(Data entries)
--- START ---

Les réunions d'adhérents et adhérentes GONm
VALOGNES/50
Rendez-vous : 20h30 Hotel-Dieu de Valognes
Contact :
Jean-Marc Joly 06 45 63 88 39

--- END ---
--- START ---

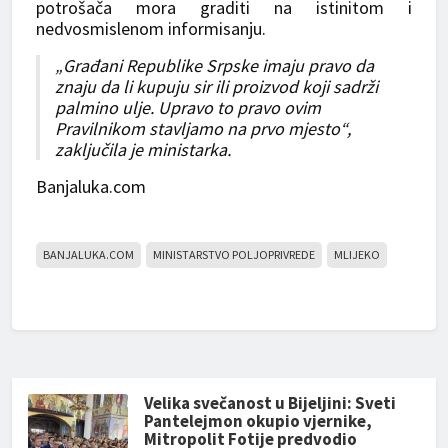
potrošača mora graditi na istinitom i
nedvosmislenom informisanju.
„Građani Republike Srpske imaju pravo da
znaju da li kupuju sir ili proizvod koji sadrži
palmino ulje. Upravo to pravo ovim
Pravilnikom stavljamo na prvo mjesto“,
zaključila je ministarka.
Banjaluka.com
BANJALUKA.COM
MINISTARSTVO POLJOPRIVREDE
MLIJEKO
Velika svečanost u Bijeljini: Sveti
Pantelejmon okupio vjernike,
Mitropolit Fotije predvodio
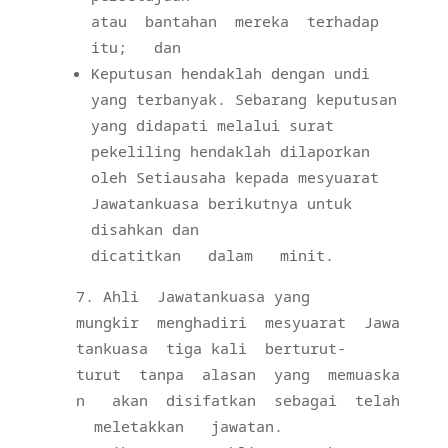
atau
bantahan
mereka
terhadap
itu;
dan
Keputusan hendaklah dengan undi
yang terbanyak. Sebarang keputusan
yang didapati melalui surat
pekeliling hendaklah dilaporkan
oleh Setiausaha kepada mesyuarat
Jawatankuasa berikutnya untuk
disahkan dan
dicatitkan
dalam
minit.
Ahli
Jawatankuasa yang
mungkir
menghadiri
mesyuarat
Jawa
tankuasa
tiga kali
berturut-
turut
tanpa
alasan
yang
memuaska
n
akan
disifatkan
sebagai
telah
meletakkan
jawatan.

--- END ---

| Requirement |
Present the lines from the one containing "Les réunions d'adhérents et adhérentes GONm" through the one containing "Jean-Marc Joly 06 45 63 88 39" as a Markdown table with the columns Row and Line, numbering each row and omitting any blank lines.

| Written answer |
| Row | Line |
|---|---|
| 1 | Les réunions d'adhérents et adhérentes GONm |
| 2 | VALOGNES/50 |
| 3 | Rendez-vous : 20h30 Hotel-Dieu de Valognes |
| 4 | Contact : |
| 5 | Jean-Marc Joly 06 45 63 88 39 |